Download the stable v1.1.4 deployer package and unpack:

mkdir /data/canal && cd /data/canal
wget https://github.com/alibaba/canal/releases/download/canal-1.1.4/canal.deployer-1.1.4.tar.gz
tar -zxvf canal.deployer-1.1.4.tar.gz

Key configuration files:

canal.properties – set canal.serverMode=kafka and canal.mq.servers=127.0.0.1:9092 .
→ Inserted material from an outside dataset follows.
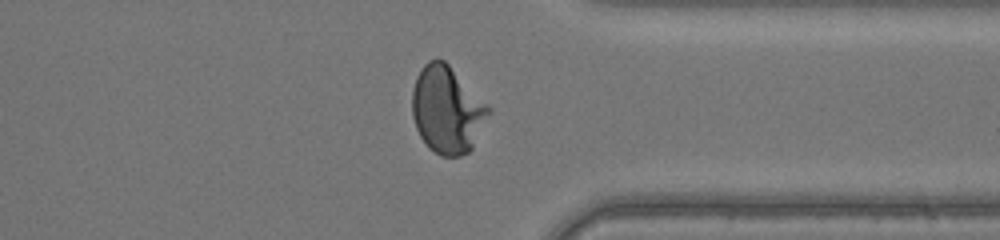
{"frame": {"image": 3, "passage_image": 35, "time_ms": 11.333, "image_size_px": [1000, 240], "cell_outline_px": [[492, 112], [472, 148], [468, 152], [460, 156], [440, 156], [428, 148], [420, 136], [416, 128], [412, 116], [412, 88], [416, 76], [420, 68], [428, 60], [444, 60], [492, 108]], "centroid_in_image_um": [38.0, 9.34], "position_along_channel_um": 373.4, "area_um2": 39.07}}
instance.properties – configure MySQL connection, slave ID, default database, and Kafka topic/partition (e.g., canal.mq.topic=test , canal.mq.partition=0 ).

Start the service:

sh /data/canal/bin/startup.sh
# tail logs
tail -f /data/canal/logs/canal/canal.log
tail -f /data/canal/logs/example/example.log

Verification

Create a table in the test database and perform DML operations:

use `test`;
CREATE TABLE `order` (
  id BIGINT UNIQUE PRIMARY KEY AUTO_INCREMENT COMMENT '主键',
  order_id VARCHAR(64) NOT NULL COMMENT '订单ID',
  amount DECIMAL(10,2) NOT NULL DEFAULT 0 COMMENT '订单金额',
  create_time DATETIME NOT NULL DEFAULT CURRENT_TIMESTAMP COMMENT '创建时间',
  UNIQUE uniq_order_id (`order_id`)
) COMMENT '订单表';
INSERT INTO `order`(order_id, amount) VALUES ('10086', 999);
UPDATE `order` SET amount = 10087 WHERE order_id = '10086';
DELETE FROM `order` WHERE order_id = '10086';

Consume the generated events from Kafka:

sh /data/kafka/kafka_2.13-2.4.0/bin/kafka-console-consumer.sh --bootstrap-server 127.0.0.1:9092 --from-beginning --topic test

The console shows JSON messages representing the CREATE, INSERT, UPDATE and DELETE events, confirming that Canal successfully captures MySQL binlog changes and forwards them to Kafka.

Conclusion

The guide demonstrates that deploying Canal is straightforward once the supporting middleware (MySQL, Zookeeper, Kafka) is in place; only a few configuration items need adjustment, resulting in low operational and learning costs. Future work will cover ELT processing of the structured binlog events and high‑availability clustering for production use.